Task to carry out:
Return the run of lines below that opens with the line containing "- Valentin Danchev" and closes with the line containing "[![Hotel Hafen Busum", keeping each one exact.

Data:
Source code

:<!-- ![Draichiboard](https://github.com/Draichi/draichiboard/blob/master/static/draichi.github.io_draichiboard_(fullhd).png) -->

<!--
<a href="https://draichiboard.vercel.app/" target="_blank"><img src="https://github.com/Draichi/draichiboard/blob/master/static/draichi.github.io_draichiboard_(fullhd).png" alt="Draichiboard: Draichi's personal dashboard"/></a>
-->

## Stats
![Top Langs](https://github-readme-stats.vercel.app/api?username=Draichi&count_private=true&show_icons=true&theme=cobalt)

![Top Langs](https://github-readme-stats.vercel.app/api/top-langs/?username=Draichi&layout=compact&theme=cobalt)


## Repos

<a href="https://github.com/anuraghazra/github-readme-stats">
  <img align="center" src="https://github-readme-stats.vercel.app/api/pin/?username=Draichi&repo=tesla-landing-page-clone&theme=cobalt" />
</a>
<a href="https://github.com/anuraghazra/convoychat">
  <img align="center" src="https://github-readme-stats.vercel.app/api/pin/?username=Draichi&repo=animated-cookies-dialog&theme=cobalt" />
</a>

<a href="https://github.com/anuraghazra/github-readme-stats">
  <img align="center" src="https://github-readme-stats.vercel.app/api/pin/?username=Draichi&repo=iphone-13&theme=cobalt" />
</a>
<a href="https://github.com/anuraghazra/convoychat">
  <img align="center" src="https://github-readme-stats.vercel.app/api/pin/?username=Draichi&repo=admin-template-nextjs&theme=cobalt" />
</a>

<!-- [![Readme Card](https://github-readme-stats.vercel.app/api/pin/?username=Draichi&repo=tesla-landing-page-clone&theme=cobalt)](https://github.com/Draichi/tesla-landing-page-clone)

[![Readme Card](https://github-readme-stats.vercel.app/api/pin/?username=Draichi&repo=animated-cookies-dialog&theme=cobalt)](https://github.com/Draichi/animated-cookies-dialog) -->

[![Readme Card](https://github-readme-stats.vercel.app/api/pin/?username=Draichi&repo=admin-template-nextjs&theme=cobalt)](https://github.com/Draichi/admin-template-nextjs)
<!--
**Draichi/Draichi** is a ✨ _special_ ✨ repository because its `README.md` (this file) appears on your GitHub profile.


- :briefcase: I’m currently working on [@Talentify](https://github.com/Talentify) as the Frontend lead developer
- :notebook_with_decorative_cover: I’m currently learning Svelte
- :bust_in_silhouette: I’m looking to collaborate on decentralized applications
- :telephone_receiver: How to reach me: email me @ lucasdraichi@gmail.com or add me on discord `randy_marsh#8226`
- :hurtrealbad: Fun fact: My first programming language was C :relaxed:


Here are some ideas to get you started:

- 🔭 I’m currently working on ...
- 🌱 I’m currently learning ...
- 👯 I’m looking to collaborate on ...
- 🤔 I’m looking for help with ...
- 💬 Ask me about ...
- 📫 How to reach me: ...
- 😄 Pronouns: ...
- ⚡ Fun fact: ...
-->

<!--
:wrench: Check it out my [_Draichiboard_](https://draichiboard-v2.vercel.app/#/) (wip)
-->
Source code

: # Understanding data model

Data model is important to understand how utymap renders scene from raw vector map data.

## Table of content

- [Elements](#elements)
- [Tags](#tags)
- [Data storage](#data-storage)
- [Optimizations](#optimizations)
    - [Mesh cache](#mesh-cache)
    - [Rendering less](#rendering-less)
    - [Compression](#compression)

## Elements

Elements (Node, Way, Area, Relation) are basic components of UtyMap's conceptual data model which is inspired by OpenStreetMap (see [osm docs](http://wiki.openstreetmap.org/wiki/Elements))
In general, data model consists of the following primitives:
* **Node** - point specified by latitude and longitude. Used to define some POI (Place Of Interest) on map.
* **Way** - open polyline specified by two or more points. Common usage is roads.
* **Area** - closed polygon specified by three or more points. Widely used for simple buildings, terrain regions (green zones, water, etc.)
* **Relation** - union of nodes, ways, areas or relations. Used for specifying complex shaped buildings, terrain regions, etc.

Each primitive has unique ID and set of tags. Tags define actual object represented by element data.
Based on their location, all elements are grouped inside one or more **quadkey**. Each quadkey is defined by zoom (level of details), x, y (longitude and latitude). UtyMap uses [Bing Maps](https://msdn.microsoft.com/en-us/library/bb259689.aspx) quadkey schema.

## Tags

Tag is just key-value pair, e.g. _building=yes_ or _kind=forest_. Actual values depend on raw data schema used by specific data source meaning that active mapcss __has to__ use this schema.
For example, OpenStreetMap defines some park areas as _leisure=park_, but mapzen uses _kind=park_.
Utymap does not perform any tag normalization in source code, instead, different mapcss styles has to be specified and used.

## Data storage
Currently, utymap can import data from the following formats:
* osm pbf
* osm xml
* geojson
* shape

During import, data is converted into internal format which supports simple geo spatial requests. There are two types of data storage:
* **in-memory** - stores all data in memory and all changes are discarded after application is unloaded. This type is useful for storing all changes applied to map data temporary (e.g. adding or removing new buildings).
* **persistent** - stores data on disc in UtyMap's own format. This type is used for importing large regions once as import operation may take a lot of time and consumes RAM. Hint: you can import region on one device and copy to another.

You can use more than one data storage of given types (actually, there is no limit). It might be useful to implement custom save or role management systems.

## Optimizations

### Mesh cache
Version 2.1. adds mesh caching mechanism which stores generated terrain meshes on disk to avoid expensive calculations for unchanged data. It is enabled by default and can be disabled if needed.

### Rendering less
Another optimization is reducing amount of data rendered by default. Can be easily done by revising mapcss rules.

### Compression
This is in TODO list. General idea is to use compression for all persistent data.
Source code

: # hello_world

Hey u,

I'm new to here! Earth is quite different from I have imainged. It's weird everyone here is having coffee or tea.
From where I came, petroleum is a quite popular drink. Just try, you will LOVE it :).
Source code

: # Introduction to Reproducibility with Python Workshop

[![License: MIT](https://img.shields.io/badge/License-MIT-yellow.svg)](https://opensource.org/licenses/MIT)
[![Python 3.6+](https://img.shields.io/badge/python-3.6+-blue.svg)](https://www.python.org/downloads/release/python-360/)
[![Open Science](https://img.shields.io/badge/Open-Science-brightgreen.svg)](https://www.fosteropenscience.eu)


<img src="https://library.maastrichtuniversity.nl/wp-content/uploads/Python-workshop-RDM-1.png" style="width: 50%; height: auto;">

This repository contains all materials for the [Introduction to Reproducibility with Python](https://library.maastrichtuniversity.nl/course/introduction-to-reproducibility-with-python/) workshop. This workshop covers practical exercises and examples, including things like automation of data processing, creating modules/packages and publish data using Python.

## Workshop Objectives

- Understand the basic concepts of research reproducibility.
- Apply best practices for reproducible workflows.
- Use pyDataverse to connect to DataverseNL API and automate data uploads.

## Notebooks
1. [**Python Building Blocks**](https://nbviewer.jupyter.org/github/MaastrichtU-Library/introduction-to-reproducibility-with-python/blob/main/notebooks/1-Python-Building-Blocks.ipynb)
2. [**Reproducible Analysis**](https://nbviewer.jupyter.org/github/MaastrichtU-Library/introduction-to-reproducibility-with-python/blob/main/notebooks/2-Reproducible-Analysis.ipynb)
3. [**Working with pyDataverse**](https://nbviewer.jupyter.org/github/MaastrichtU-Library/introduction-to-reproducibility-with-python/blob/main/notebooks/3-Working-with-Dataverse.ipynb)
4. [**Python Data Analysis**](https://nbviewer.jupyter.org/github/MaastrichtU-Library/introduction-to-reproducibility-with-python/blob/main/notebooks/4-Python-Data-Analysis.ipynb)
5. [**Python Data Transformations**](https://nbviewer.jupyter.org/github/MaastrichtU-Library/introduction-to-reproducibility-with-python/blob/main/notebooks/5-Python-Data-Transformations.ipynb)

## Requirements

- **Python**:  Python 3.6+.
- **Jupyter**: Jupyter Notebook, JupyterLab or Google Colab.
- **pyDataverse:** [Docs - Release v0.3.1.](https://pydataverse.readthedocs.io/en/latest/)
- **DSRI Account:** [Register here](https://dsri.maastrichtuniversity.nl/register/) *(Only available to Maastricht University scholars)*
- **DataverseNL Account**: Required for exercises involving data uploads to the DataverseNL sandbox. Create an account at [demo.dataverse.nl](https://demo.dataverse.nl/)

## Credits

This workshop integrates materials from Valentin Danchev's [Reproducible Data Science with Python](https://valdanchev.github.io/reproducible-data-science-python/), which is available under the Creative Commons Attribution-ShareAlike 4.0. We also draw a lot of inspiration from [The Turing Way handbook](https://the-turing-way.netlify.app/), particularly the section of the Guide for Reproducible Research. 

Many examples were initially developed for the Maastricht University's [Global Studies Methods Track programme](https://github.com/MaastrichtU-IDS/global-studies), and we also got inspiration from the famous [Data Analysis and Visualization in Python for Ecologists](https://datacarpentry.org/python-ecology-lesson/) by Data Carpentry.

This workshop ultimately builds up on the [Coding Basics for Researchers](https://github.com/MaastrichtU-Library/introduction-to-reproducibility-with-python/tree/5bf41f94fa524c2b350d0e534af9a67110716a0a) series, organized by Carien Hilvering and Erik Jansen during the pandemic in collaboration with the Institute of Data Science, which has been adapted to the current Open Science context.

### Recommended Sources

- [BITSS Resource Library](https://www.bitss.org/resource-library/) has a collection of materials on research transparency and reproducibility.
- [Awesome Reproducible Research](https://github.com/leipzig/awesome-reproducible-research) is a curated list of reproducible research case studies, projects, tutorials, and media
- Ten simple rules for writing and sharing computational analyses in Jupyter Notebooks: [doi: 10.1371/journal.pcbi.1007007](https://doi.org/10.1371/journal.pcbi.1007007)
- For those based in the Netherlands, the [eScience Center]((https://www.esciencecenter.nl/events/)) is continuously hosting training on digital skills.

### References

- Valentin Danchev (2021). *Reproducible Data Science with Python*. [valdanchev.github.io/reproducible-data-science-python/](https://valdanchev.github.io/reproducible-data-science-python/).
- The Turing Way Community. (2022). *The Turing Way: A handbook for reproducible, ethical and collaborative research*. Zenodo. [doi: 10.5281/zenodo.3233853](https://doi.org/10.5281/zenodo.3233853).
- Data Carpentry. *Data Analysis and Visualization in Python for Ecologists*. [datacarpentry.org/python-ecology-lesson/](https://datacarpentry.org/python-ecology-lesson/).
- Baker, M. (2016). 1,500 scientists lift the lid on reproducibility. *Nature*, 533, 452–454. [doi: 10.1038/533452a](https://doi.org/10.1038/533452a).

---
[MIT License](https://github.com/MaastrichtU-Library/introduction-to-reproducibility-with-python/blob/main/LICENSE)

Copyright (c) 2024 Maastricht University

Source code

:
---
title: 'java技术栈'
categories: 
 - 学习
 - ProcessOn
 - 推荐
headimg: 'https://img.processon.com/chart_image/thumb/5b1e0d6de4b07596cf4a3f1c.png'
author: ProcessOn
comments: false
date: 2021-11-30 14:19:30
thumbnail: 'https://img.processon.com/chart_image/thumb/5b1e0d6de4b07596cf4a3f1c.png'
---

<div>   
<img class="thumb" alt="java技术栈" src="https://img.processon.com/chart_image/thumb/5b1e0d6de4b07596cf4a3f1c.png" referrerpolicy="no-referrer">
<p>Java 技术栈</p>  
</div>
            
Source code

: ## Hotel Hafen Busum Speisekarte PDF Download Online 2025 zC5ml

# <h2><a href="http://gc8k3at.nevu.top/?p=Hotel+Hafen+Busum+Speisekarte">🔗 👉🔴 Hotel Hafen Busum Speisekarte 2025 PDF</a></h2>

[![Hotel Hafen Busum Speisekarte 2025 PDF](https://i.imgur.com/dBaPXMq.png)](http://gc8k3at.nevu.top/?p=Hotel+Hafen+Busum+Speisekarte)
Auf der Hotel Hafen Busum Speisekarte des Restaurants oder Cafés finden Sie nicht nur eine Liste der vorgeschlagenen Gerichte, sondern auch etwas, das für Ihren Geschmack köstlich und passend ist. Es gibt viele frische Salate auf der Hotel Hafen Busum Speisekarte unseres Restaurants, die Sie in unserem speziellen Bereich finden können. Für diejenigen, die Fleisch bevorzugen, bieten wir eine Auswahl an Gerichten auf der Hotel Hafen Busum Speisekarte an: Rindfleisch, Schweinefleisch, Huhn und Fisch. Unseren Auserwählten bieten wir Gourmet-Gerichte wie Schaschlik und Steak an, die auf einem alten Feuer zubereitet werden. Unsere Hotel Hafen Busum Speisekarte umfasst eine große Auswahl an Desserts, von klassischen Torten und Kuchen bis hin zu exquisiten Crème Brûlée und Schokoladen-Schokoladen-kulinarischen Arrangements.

Answer section:
- Valentin Danchev (2021). *Reproducible Data Science with Python*. [valdanchev.github.io/reproducible-data-science-python/](https://valdanchev.github.io/reproducible-data-science-python/).
- The Turing Way Community. (2022). *The Turing Way: A handbook for reproducible, ethical and collaborative research*. Zenodo. [doi: 10.5281/zenodo.3233853](https://doi.org/10.5281/zenodo.3233853).
- Data Carpentry. *Data Analysis and Visualization in Python for Ecologists*. [datacarpentry.org/python-ecology-lesson/](https://datacarpentry.org/python-ecology-lesson/).
- Baker, M. (2016). 1,500 scientists lift the lid on reproducibility. *Nature*, 533, 452–454. [doi: 10.1038/533452a](https://doi.org/10.1038/533452a).

---
[MIT License](https://github.com/MaastrichtU-Library/introduction-to-reproducibility-with-python/blob/main/LICENSE)

Copyright (c) 2024 Maastricht University

Source code

:
---
title: 'java技术栈'
categories: 
 - 学习
 - ProcessOn
 - 推荐
headimg: 'https://img.processon.com/chart_image/thumb/5b1e0d6de4b07596cf4a3f1c.png'
author: ProcessOn
comments: false
date: 2021-11-30 14:19:30
thumbnail: 'https://img.processon.com/chart_image/thumb/5b1e0d6de4b07596cf4a3f1c.png'
---

<div>   
<img class="thumb" alt="java技术栈" src="https://img.processon.com/chart_image/thumb/5b1e0d6de4b07596cf4a3f1c.png" referrerpolicy="no-referrer">
<p>Java 技术栈</p>  
</div>
            
Source code

: ## Hotel Hafen Busum Speisekarte PDF Download Online 2025 zC5ml

# <h2><a href="http://gc8k3at.nevu.top/?p=Hotel+Hafen+Busum+Speisekarte">🔗 👉🔴 Hotel Hafen Busum Speisekarte 2025 PDF</a></h2>

[![Hotel Hafen Busum Speisekarte 2025 PDF](https://i.imgur.com/dBaPXMq.png)](http://gc8k3at.nevu.top/?p=Hotel+Hafen+Busum+Speisekarte)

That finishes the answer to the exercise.